Four Favorite Rooms

Furnishings, art and colors reflect the passions of Baltimore-area homeowners

October 07, 2007|By Stephanie Shapiro | Stephanie Shapiro,Sun Reporter

Take a space and fill it with your life. Once a void, the space acquires the essence of you.

That's how the favorite rooms in four Baltimore-area homes have evolved.

With color, paintings, textiles and artifacts resonant of other worlds and times, the homeowners have assembled a universe of self-affirmation, celebration and remembrance.

Inspired perhaps by a distinguished designer, family memories, a passion, or simply the clean, expectant walls of an art gallery, these rooms merge wider cultural sensibilities with personal vision and, as a result, are as distinctive as those who inhabit them.

Crownsville jewel

The lofty entrance hall at the center of Betty and Ted Mack's Crownsville home is a room with a view; or, you could say, it is a view with a room.

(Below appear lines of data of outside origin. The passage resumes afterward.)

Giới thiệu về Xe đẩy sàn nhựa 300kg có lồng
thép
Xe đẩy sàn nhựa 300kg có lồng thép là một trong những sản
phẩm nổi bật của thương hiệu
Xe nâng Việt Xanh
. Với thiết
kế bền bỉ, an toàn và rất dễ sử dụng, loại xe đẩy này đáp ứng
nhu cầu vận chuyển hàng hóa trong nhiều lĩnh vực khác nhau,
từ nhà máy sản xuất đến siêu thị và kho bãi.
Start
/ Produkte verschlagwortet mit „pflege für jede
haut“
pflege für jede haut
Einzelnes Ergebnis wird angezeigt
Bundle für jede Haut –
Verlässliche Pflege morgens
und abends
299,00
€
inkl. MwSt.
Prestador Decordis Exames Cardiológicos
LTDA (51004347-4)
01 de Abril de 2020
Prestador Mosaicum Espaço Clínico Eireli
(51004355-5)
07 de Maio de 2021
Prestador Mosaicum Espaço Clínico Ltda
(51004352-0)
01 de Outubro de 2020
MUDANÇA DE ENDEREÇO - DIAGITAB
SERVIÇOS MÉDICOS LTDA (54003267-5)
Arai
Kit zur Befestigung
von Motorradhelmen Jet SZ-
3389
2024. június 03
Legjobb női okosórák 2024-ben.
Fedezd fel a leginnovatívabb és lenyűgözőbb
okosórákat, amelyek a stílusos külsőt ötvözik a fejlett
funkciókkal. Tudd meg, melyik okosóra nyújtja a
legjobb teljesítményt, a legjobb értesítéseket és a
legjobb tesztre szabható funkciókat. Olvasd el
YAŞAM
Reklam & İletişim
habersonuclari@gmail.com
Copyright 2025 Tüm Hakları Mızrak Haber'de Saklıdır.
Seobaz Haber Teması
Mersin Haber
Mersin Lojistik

Open to the rest of the house, the space blurs the distinction between interior and exterior.

When the couple built their brick home more than 21 years ago, "We had a sense that [the entrance hall] would be our 'Wow!' room," Betty Mack says.

Sure enough, "Wow!" springs to mind on the threshold of the Macks' capacious, art-filled residence, which is tucked into a shady suburban neighborhood. A space that often serves as a passageway, the central hall in their home takes center stage.

The space is defined by arched brickwork and appointed with wrought-iron furnishings. At the rear of the room, French doors open to a deck surrounded by woods. "We wanted to feel outside in the trees," says Betty Mack, 70.

With a pitched cedar ceiling slightly taller than 28 feet, the central hallway is as much an atrium as it is an entrance hall. An unruly coconut tree grown from a sprout, a vigorous ficus tree and other tropical plants have mistaken the space for a conservatory.

A sprightly, red twig bulging with ripe cotton bolls also stands in the room, a reminder of the family farms where both Betty and Ted Mack grew up in the South. The couple met at a segregated high school outside of Memphis, Tenn. They call their cotton sprig "Lest We Forget."

The Macks, who have three sons, have played host to frequent celebrations in the open space, including a nephew's wedding reception, a friend's 80th birthday party, Super Bowl fests and Ted Mack's formal retirement gala. The room has also served as a gathering place for Bible study, a church choir performance and meetings of the Northern Arundel Cultural Preservation Society, an organization for which Betty Mack serves as president.

In winter, northern exposure suffuses the room with "beautiful sunlight," Ted Mack says. "We can go until noon before we turn the heat on."

To cool the space in summer, the Macks lower pleated blinds over the French doors, windows and skylights, allowing light to filter through, as well as playful, dappled shadows. It is an effect that Betty Mack, who retired from a job as a civilian personnel officer at Fort Meade, calls "mystical."

Ted Mack, a 73-year-old retired Army intelligence officer, professional photographer and custom framer, installed the ceiling and chandelier while "I prayed," his wife says.

Her husband also laid the pale-rose ceramic tile floor.

In 1994, a chance encounter with an artist named Henry Porter thrust the Macks into the African-American art field. The works of Porter, an astonishingly versatile painter who lives outside of Atlanta, are displayed throughout the Macks' home, most prominently on the walls of their favorite room.

Porter, who is in his 80s, drove from Georgia to personally deliver the piece he custom-made for one of the hall's tall brick walls.

It is a striking, abstract work painted on Plexiglas. Its swoops and swirls of red, orange, green, fuschia and black invite contemplation and celebration. The two impulses suit a room that seamlessly merges the interior and exterior landscapes of the Macks' fruitful life together.

A lofty living room

The soaring, central space that greets visitors to the Pikesville home of Jackie and Rene Copeland is as much a gallery as a living room.

Spanning three levels, the bright room, painted white and furnished with sleek, Moroso furniture in neutral gray, comes alive with the Copelands' collections of African art, as well as fine art and folk art by African-Americans.

Throughout the room where she and her husband, both 60, recently held a wedding reception for their daughter, colorful pieces from disparate traditions create an energetic harmony without precluding surprise, delight or sorrow.

"It's amazing how it can all live so comfortably together," says Jackie Copeland, who came to Maryland seven years ago as director of education and public programming at the Walters Art Museum.

"Everything works so well together from various cultures," says Copeland, also an adjunct faculty member at Towson University.